The goal of my research is to inform the prevention of type 2 diabetes in the population. At the Population Health Analytics Laboratory, my research focusses on the use of advanced epidemiologic and biostatical approaches on large population-based data to inform public health activities targeted at reducing type 2 diabetes and obesity. I specialize in the development of population risk tools and I have led methodological advances in the new field of risk algorithms applied to the population setting. I developed the Diabetes Population Risk Tool (DPoRT), which is the only tool built to inform population intervention strategies for diabetes. This work is recognized as a novel way to inform to diabetes preventions strategies and is currently being used by policymakers in Canada. I have also led the largest study estimating diabetes-attributable health care costs as well as the burden of undiagnosed diabetes in Canada. I am expanding this research to understand how persons living with type 2 diabetes accumulate chronic conditions over their life course and elucidating what factors contribute to mortality outcomes.

Dr. Hannes Röst is an Assistant Professor at the Donnelly Centre at the University of Toronto, the Canada Research Chair in Computational Mass Spectrometry and Personalized Medicine, Co-Director of the Donnelly Mass Spectrometry Facility and is a dual-appointed Assistant Professor at the University of Toronto in the Department of Molecular Genetics (Temerty Faculty of Medicine) and the Department of Computer Science (Faculty of Arts & Science).
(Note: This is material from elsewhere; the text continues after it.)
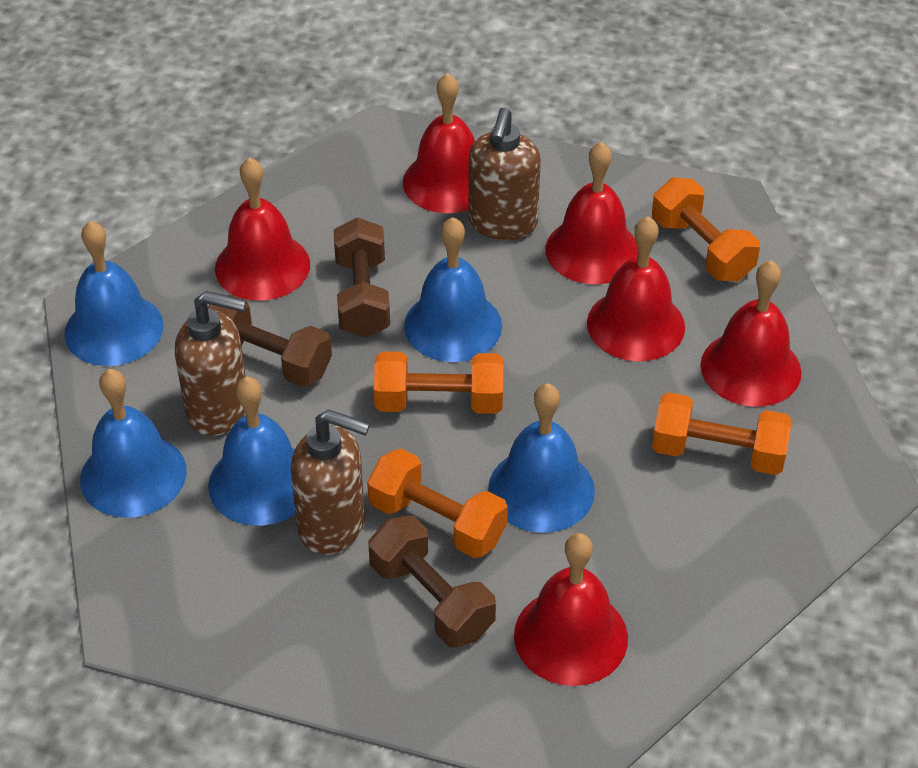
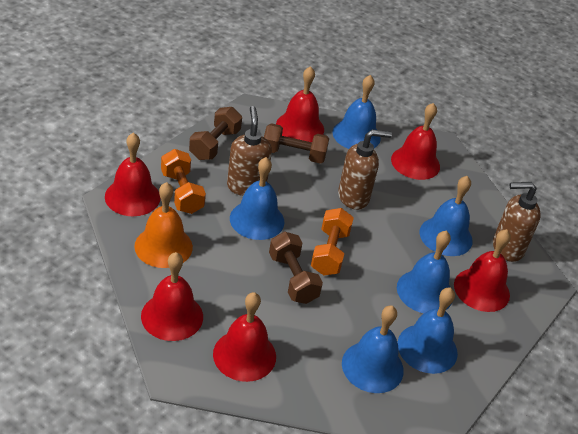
blue bell: 5 -> 6
orange bell: 0 -> 1
orange dumbbell: 4 -> 2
Dr. Röst co-developed SWATH-MS and invented the OpenSWATH algorithm, the first software for targeted analysis of DIA data, which matched the quantitative performance of previous targeted methods, while increasing throughput one to two orders of magnitude. During his postdoctoral work at Stanford in the laboratory of Mike Snyder, he successfully applied mass spectrometry to profile proteins and metabolites using longitudinal, personalized medicine studies to understand population variation and disease progression in a type II diabetes cohort. He developed the TRIC algorithm, the first cross-run alignment algorithm for targeted proteomics data. Dr. Röst has developed statistical approaches for multi-omics data in personalized medicine based on mixed effect linear models to statistically remove the personalized baseline level for each analyte and compute perturbation-induced changes.

The research group of Dr. Röst is applying state-of-the-art multi-omics analyses approaches to better understand the early development of type II diabetes. To this end, he is using a cohort of pre-diabetic patients that are followed during a period of over 7 years and has worked in a collaboration to analyze data from the SWIFT cohort, a gestational diabetes cohort with follow-up time of over 8 years. His group uses proteomics, metabolomics and lipidomics techniques to better understand and predict development of diabetes on a molecular level.

The prevalence of obesity is increasing worldwide, as is the prevalence of obesity-related co-morbidity. Obesity is associated with an increased risk of developing insulin resistance and Type II diabetes (T2D). A universal observation in both humans and rodents is that impaired insulin secretion in is caused by a marked increase in pancreatic beta-cell destruction that outweighs the rate of beta-cell replication and renewal. Currently, the factors that instigate an increased rate of beta-cell death during the pathogenesis of T2D are not fully understood. Our lab has identified novel chromatin associated factors that serve to regulate pancreatic islet regeneration and glucose homeostasis.  Research in the Rozakis lab is focused on understanding how these factors  influence the epigenetic landscape in metabolic tissues under normal and pathophysiological conditions. Moreover, using a combination of biochemical, proteomic, and transgenic animals models we will characterize epigenetic events that influence immune modulatory activities in islets and protect against inflammatory demise of pancreatic beta-cells.